Childcare Payments Act 2014, sections 23 (1) to (3) and section 40 (3)

If a payment is made from a childcare account and the whole or part of that payment becomes repayable to the account holder, the repayable amount must be repaid into the childcare account. This is because any refund will contain a top-up element which needs to be spent on qualifying childcare or returned to HMRC.

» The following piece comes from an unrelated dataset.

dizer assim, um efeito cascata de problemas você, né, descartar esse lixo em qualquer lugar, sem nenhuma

If a childcare provider repays such funds direct to the parent, they are liable for the top up (See TFC50800 – Other cases)

Example 1

Donald makes an advance payment of £1,000 to a nursery from his childcare account. The nursery cannot provide all the childcare he wants, and they refund the account provider with £500. As per the calculation in section 21, this will consist of a qualifying payment of £400 and a top-up element of £100. The refund must be returned to the childcare account, but because of section 19(1)(b) it will not attract a further top-up payment. Once this amount has been returned to the account, Donald will be able either to spend the £500 on qualifying childcare or to withdraw his original £400 qualifying payment, in which case the £100 of top-up will be returned to HMRC.

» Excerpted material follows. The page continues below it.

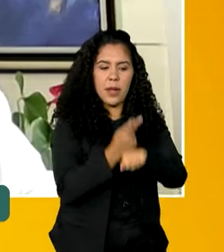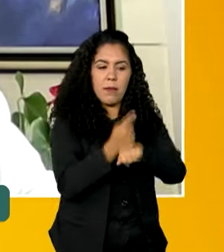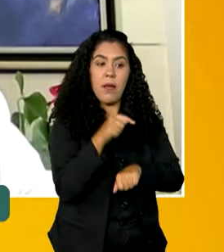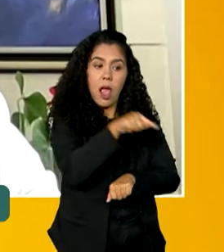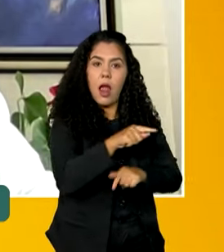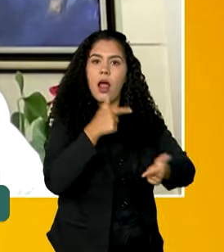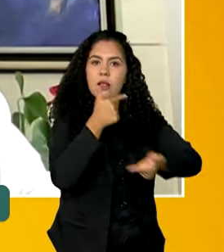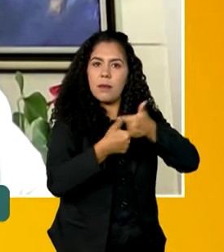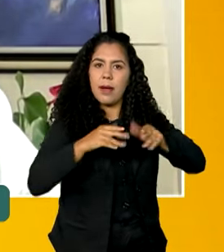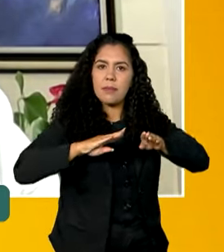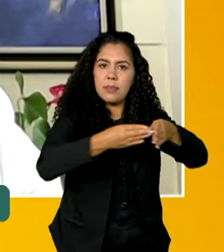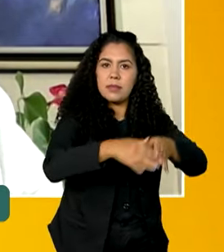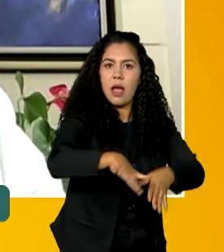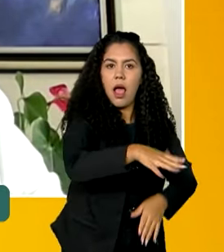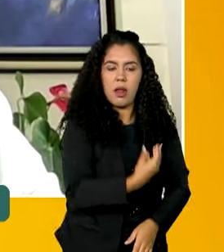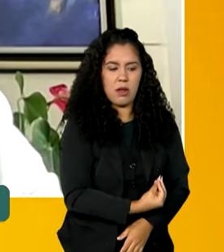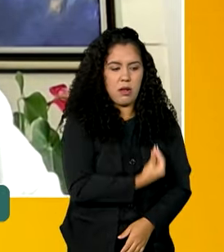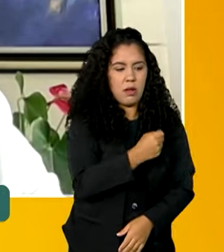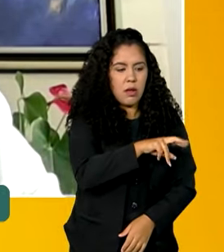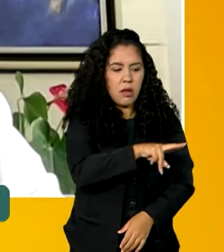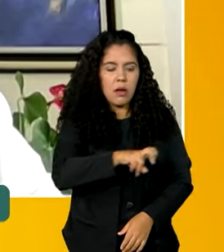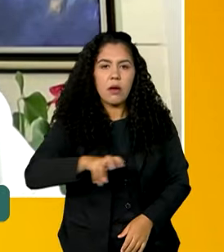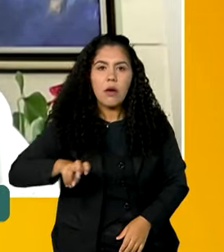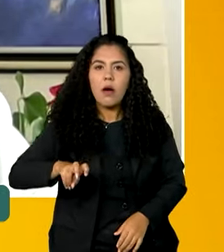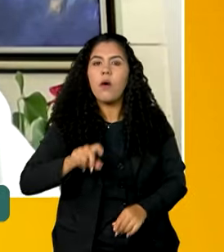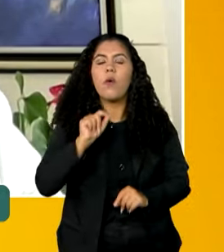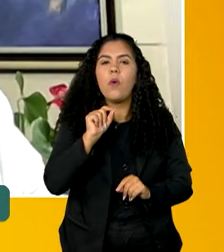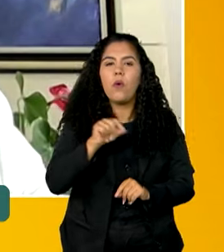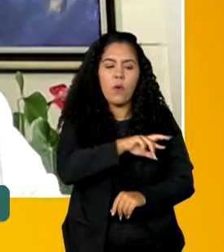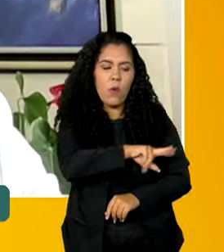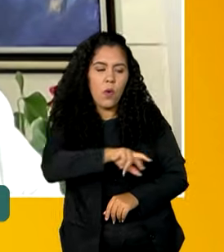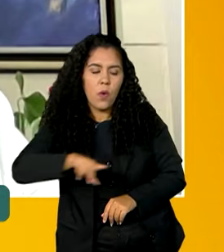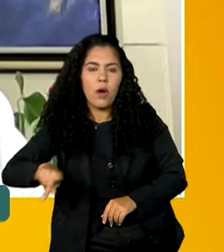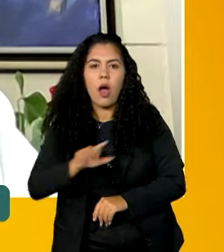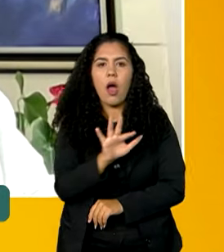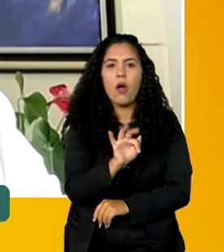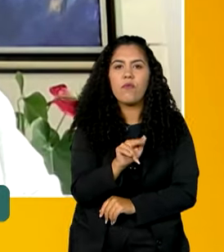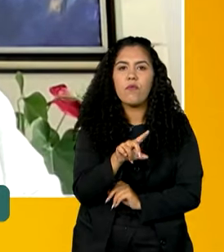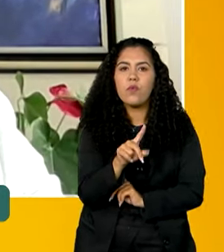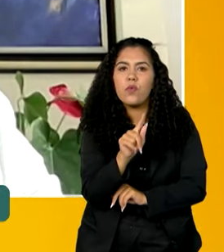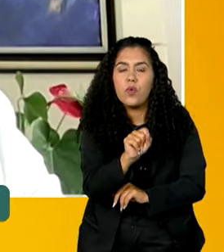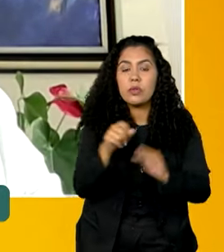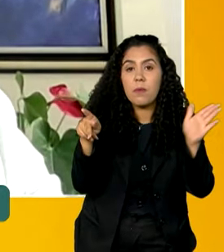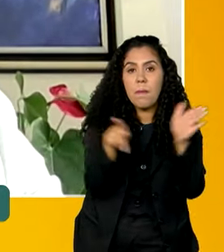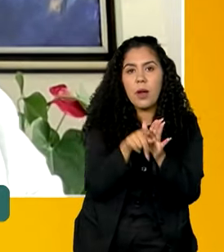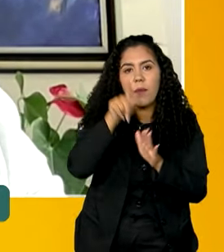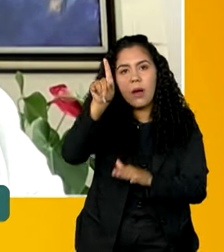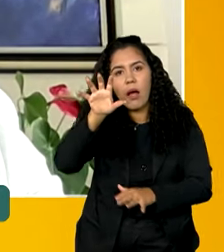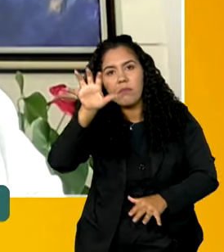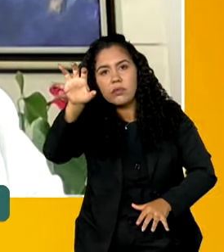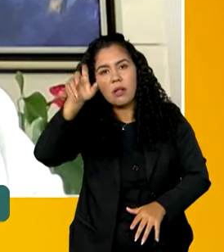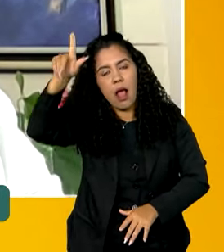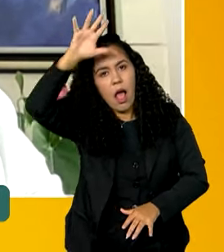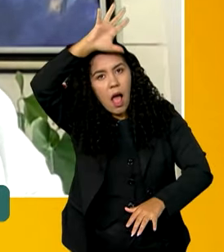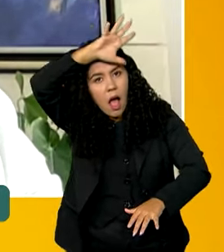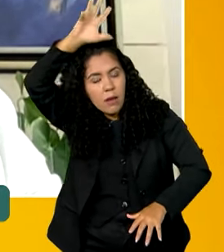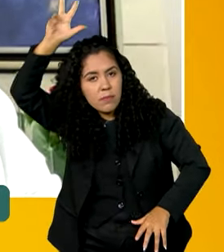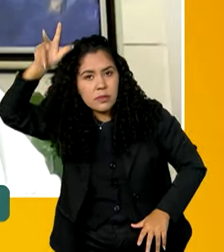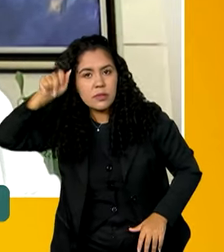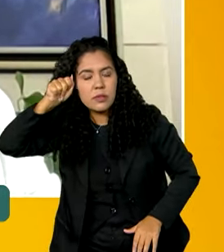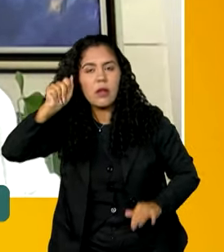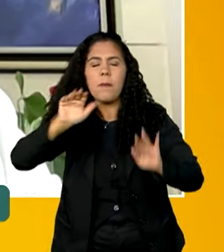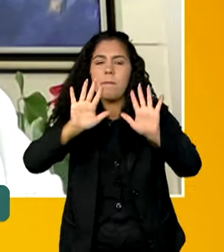biodiversidade dos fungos da região amazônica. É um tema importantíssimo. Por um lado, para que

Where a repayment is made partly of money from a childcare account and partly of money which is not from the childcare account, any part of the repayment which is more than the amount that is not from the childcare account must be put into the childcare account.

Example 2

Misbah owes her childcare provider £1,000. As she only has £700 in her childcare account, she pays the remaining £300 from her bank account. However, the childcare provider subsequently refunds £500 which is treated as consisting of £300 from the bank account and £200 from the childcare account. Misbah must repay the £200 into her childcare account and will not attract a top-up payment.

In cases where the childcare account has been closed before the repayment can be made into it, the childcare provider must pay the repayment to the account provider. The account provider must then return the top up element to HMRC and pay the remainder to the person that held the account. This prevents Government money being in the hands of an account holder with no compulsion to spend it on childcare. If the entire amount of money is deposited back into the childcare account, the account holder can withdraw the element they deposited as a normal withdrawal.